== Supplied text
Intra-network functional connectivity matrices
For each participant, seven intra-network connectivity matrices were calculated corresponding to the seven networks defined by Yeo et al. [42]. Within each network, Pearson correlations were calculated among nodes for the resting-state activation time series of all constituent parcels, based on the 100-region parcellation by Schaefer et al. [43] The current work focused on the 105 within-DAN functional connections derived from the 15 Schaefer parcels that compose the DAN.
For a list of the parcels comprising the DAN, including parcel numbers, hemisphere and location, see Supplemental Methods Table S1. For the full MNI centroid coordinates, see Schaefer et al. [43]. Separate matrices were derived for baseline and for post-treatment. All correlation scores were converted to \(Z\)-values using a Fisher transformation.
Association between post-treatment SAD symptom severity and intra-DAN functional connectivity
The relation between post-treatment SAD symptom severity (SPIN) following GC-MRT and intra-DAN connectivity was examined using connectome-based predictive modeling (CPM) [44, 45], employing the code provided in the original CPM paper [44]. Post-treatment symptom severity was predicted from: (1) baseline intra-DAN connectivity, and (2) post-treatment intra-DAN connectivity.
Prior to CPM, normality of the symptom severity data distribution was assessed with a one-sample Kolmogorov–Smirnov test.
To verify that post-treatment SPIN scores were not correlated with head motion [44], an average frame displacement measure was extracted for each participant using the FSL Motion Outliers tool [38, 39] accessible at https://fsl.fmrib.ox.ac.uk/fsl/fslwiki/FSLMotionOutliers. A Pearson correlation score was calculated between each participant’s post-treatment SPIN score and average frame displacement measure.
In line with previous work employing CPM with small dataset, we adopted a leave-one-out cross-validation (LOO-CV) approach [5, 32, 44, 46]. In each iteration, a model was developed using data from N–1 participants. The left-out participant, unseen during training, served as an independent test case. Within each iteration’s training set, functional connectivity features were normalized within participants and correlated with their post-treatment SPIN score as part of the feature selection procedure. Edges with significant Pearson correlation coefficients (α < 0.05) were retained as model features. Feature selection was performed within each CV-LOO iteration, thereby preventing any data leakage and ensuring that the model was evaluated on data from a participant it had not encountered during training. Within each iteration, significant positive and negative edges were summed separately for each training-set of participants and then used to train the predictive model before applying it on the test participant in the LOO paradigm. Prediction accuracy was evaluated as the Pearson correlation between actual and predicted symptom severity scores. Significance was confirmed using a permutation test with 10000 iterations. To further characterize the intra-DAN neural connections that contributed most to the prediction, we identified consensus edges that served as predictors in all LOO-CV iterations. We then calculated the Pearson correlation coefficient between each of the consensus edges at baseline and SPIN score post-treatment.
====
== Input data
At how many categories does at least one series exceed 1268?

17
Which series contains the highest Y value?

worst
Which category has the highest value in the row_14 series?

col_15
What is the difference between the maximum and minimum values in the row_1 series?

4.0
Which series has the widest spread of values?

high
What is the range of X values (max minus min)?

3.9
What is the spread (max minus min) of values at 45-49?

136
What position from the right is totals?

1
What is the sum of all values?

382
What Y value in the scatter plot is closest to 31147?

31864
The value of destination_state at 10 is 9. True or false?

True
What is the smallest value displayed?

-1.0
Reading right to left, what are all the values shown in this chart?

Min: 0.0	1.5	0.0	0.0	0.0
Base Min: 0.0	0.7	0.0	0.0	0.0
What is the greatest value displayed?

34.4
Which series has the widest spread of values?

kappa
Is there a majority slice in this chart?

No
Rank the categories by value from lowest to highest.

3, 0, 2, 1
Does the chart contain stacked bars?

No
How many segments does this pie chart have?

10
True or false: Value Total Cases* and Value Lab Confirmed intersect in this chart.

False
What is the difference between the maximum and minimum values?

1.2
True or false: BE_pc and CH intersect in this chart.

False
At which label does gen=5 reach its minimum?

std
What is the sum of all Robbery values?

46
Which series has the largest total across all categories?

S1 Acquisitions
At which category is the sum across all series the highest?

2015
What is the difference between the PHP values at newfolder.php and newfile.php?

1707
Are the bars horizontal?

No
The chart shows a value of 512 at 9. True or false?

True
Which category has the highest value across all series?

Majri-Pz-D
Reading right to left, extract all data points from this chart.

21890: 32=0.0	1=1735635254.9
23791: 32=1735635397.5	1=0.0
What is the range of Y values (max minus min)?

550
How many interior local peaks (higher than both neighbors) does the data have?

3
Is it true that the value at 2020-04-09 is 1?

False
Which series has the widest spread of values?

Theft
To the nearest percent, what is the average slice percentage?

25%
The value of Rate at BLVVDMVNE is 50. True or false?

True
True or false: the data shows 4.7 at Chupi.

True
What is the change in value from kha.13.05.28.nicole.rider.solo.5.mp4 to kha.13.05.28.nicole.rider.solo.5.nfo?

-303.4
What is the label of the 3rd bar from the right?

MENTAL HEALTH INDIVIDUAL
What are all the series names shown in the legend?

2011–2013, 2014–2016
====
### Complete the following
[a] In the methods text, how many iterations did the permutation test that confirmed significance use?
[b] Please copy the methods text word for word, from "Association between post-treatment" up to and including "post-treatment intra-DAN connectivity.".

### Outputs for the tasks
[a] 10000 iterations.

[b]
Association between post-treatment SAD symptom severity and intra-DAN functional connectivity
The relation between post-treatment SAD symptom severity (SPIN) following GC-MRT and intra-DAN connectivity was examined using connectome-based predictive modeling (CPM) [44, 45], employing the code provided in the original CPM paper [44]. Post-treatment symptom severity was predicted from: (1) baseline intra-DAN connectivity, and (2) post-treatment intra-DAN connectivity.